1833年創業の老舗時計ブランド、“JAEGER-LECOULTRE(ジャガー・ルクルト)”。創業当初から、外装からムーヴメントまで自社で製造を行うマニュファクチュールブランドであり、世界3大メゾンに数えられるブランドにもムーヴメントを提供した歴史をもつ名門である。

 今回のWatches&Wonders 2022も参戦。そこで発表されたタイムピースにスポットを当てていこう。

》ジャガー・ルクルト – 新作コレクション01

ポラリス・パーペチュアルカレンダー

【2022年新作時計速報】ジャガー・ルクルト|天体からインスピレーションを受けた最新3コレクション
(画像=(左)Ref.Q9088180。SS。371万8000円。(右)Ref.Q9082680。K18PG。554万4000円。ともに42mm径。100m防水。自動巻き(Cal.868AA)、『Watch LIFE NEWS』より引用)

 まずひとつ目はポラリスコレクション。現代的なデザインと洗練されたスポーツ精神を融合したモデルを展開しており、ジャガー・ルクルトの象徴的なエレガンスに大胆なアレンジを添えた、ひと味違うラインである。
 新作はそんなスポーツ&モダンなコレクションに永久カレンダーを搭載。高級時計製造で最も複雑なコンプリケーションのひとつを投入することによって、さらにコレクションの幅を充実させた。

 “ポラリス・パーペチュアルカレンダー”に搭載された自社製キャリバー868AAは、2013年に初登場し高い評価を得ている自社製永久カレンダームーヴメントをブラッシュアップさせたもの。
 従来の北半球のムーンフェイズ表示に加えて、南半球のムーンフェイズのレトログラード表示が付属し、さらにパワーリザーブも70時間に増加。
 カレンダー表示に加え、ポラリスのシグネチャーである回転式インナーベゼルが経過時間を測定するという、実用的な機能を備えているのもポイントだ。

 天文現象と時間測定の関係をさりげなく想起させる、グラデーションになったディープブルーのラッカー仕上げが施された文字盤は昼から夜への移行を表現。
 調和と判読性に重点を置いたカレンダー表示およびムーンフェイズ表示は、四つのサブダイアルで表示。

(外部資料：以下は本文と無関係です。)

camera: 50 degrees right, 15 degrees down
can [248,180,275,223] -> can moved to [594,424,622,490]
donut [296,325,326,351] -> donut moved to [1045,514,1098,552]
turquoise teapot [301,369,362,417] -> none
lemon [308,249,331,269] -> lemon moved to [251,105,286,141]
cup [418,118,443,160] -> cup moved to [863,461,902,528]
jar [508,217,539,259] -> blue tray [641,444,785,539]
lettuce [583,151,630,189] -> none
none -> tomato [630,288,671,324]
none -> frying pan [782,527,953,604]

なおムーンフェイズ表示は従来の北半球のものではなく、南半球のレトログラード表示となっている。
 サブダイアルはそれぞれわずかに凹んでいるほか、ザラつきのある質感で仕上げることにより重厚感を生み出している。

》ジャガー・ルクルト – 新作コレクション02

マスター・グランド・トラディション キャリバー948

【2022年新作時計速報】ジャガー・ルクルト|天体からインスピレーションを受けた最新3コレクション
(画像=Ref.Q52834E1。K18WG(43mm径)。5気圧防水。自動巻き(Cal.948)。世界限定20本。20万ユーロ、『Watch LIFE NEWS』より引用)

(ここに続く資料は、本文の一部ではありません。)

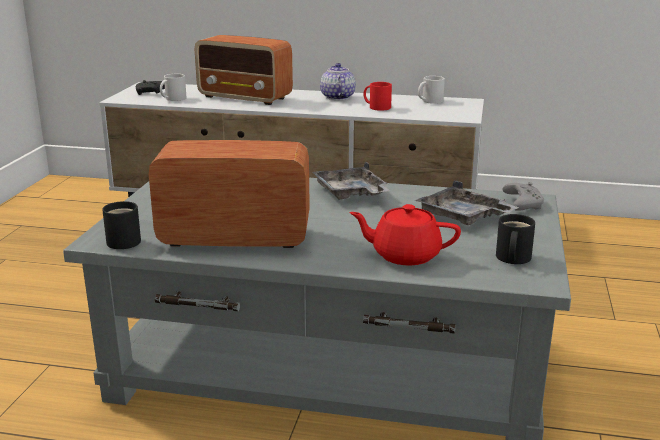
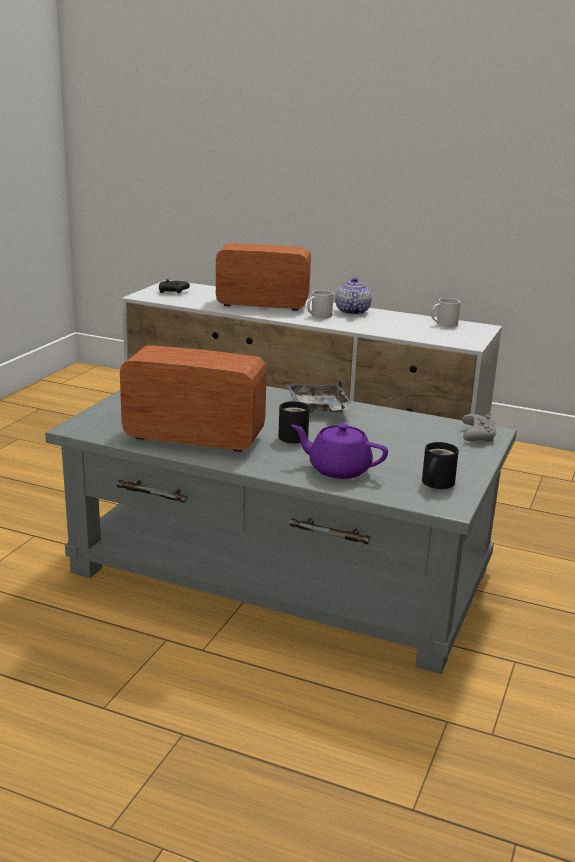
camera: 10 degrees right, 0 degrees up
black mug [102,201,141,249] -> black mug moved to [278,401,310,443]
white mug [160,74,187,101] -> white mug moved to [307,290,334,318]
radio [195,35,293,105] -> radio turned 150 degrees clockwise [216,243,311,311]
red teapot [349,204,461,265] -> purple teapot [291,423,388,479]
red mug [364,82,392,111] -> none
grey tray [415,180,519,225] -> none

 ブランドは1930年から、複数のタイムゾーンを同時に表示できるタイムピースを製作している。デュアルタイムウオッチから、ジオグラフィークや傑出したキャリバー948 ワールドタイマーなどだ。
 それに付随するかのように、新作ではユニバーサルタイム(世界時間)を芸術的観点から新たに解釈した、壮麗な“マスター・グランド・トラディションキャリバー 948”を発表した。

 計時の奥深さと複雑さをさりげなく表現する文字盤は複数のパーツで構成。正面写真からはわかりづらいが、中央に配された世界地図は平坦ではなく、北半球の経度と緯度が形成するドーム型スケルトン上に配された文字盤の上に浮かんでいる。
 なおこの大陸の輪郭は、マニュファクチュールのメティエ・ラール工房の熟練した職人たちが製作。ホワイトゴールドのシートから切り出されたもので、シャンルヴェ・エナメルで装飾が施されている。
 ひとつのドームのエナメル加工に55時間かかり、製作総時間は合計約70時間。これらの入念な作業により、芸術とも言える1本が組み上げられている。

 一見、時刻を合わせるのが複雑そうではあるが操作は簡単。
 都市名の隣にあるリングに示される時刻(グレーカラーのリング)は、その都市のゾーンの時刻で、リューズで時刻を設定すると世界中のすべてのタイムゾーンが同期される。
 新しい場所を設定する場合もローカルタイムを同じリューズで操作。これにより、時針のみが1時間単位で前後にジャンプしながら動き、分と秒も正確に動き続けるという。